Picture is from mov, but pushpop is the same.
(https://i.postimg.cc/HVQ6SqXk/mov-stack.jpg) (https://postimg.cc/HVQ6SqXk)
What's your actual code? Here is mine:
method1:
push rsi
push rdi
push rbx
nop
pop rbx
pop rdi
pop rsi
ret
method2:
mov [rbp+16], rsi
mov [rbp+24], rdi
mov [rbp+32], rbx
nop
mov rbx, [rbp+32]
mov rdi, [rbp+32]
mov rsi, [rbp+32]
ret
...
REPEAT 4
mov ticks, rv(GetTickCount)
mov ecx, iterations
align 16
@@:
call method1
dec ecx
jns @B
sub rv(GetTickCount), ticks
invoke __imp__cprintf, cfm$("pushing took %i ms\n"), rax
mov ticks, rv(GetTickCount)
mov ecx, iterations
align 16
@@:
call method2
dec ecx
jns @B
sub rv(GetTickCount), ticks
invoke __imp__cprintf, cfm$("moving took %i ms\n"), rax
ENDM
function_under_glass5 macro
push rsi
push rdi
push rbx
nop
pop rbx
pop rdi
pop rsi
endm
function_under_glass6 macro
mov _rsi, rsi
mov _rdi, rdi
mov _rbx, rbx
nop
mov rbx, _rbx
mov rdi, _rdi
mov rsi, _rsi
endm
There is no call in this test.
.while !ZERO?
function_under_glass6
dec ebx
.endw
Quote from: HSE on August 29, 2023, 11:08:32 PMThere is no call in this test.
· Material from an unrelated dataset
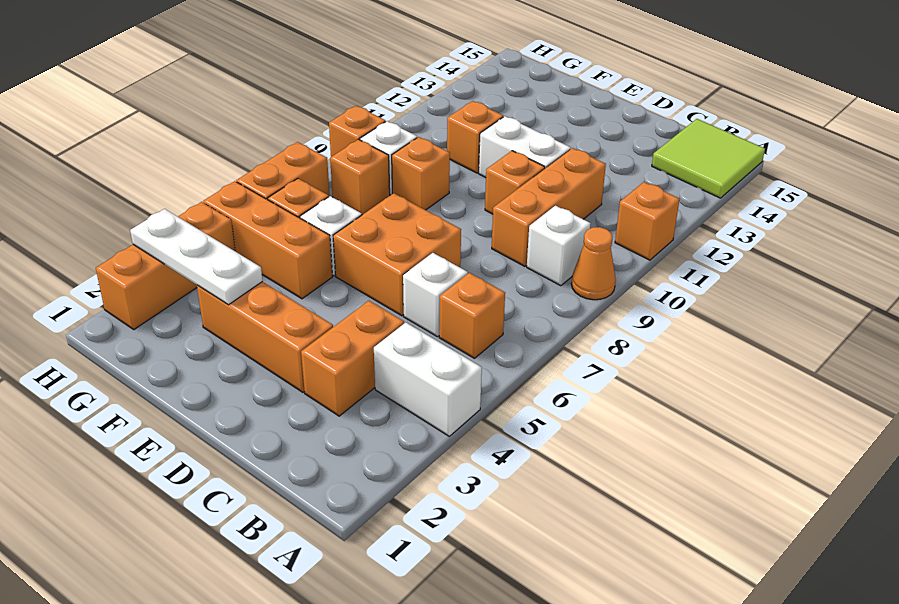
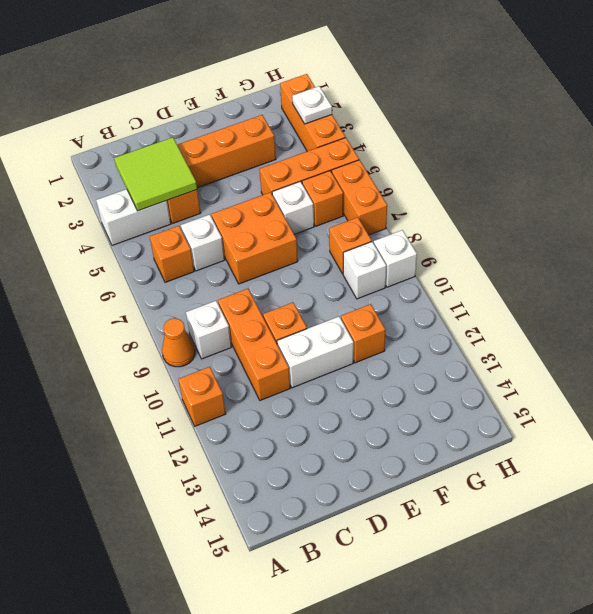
lime 2x2 tile [652,119,765,198] -> lime 2x2 tile moved to [114,137,197,211]
white 1x3 plate [130,209,263,305] -> white 1x1 plate [292,86,332,124]
orange 1x1 brick [392,137,450,210] -> none
orange 1x1 brick [329,106,386,157] -> white 1x1 brick [374,230,417,287]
Interesting. "nc" stands for "no call":
Intel(R) Core(TM) i5-2450M CPU @ 2.50GHz
*
pushing took 983 ms
moving took 1139 ms
nc pushing took 1030 ms
nc moving took 936 ms
pushing took 1045 ms
moving took 1139 ms
nc pushing took 1014 ms
nc moving took 952 ms
pushing took 998 ms
moving took 1201 ms
nc pushing took 1014 ms
nc moving took 936 ms
pushing took 967 ms
moving took 1263 ms
nc pushing took 1030 ms
nc moving took 951 ms
IMHO there should be a call, since we are talking about the best way to implement "uses rsi rdi". Anyway, it's an interesting result :cool:
Quote from: jj2007 on August 29, 2023, 11:27:19 PMIMHO there should be a call, since we are talking about the best way to implement "uses rsi rdi".
Correct. There was to much variations in your test. I tried to split the problem to see where variation is. Look like access to stack have that variation.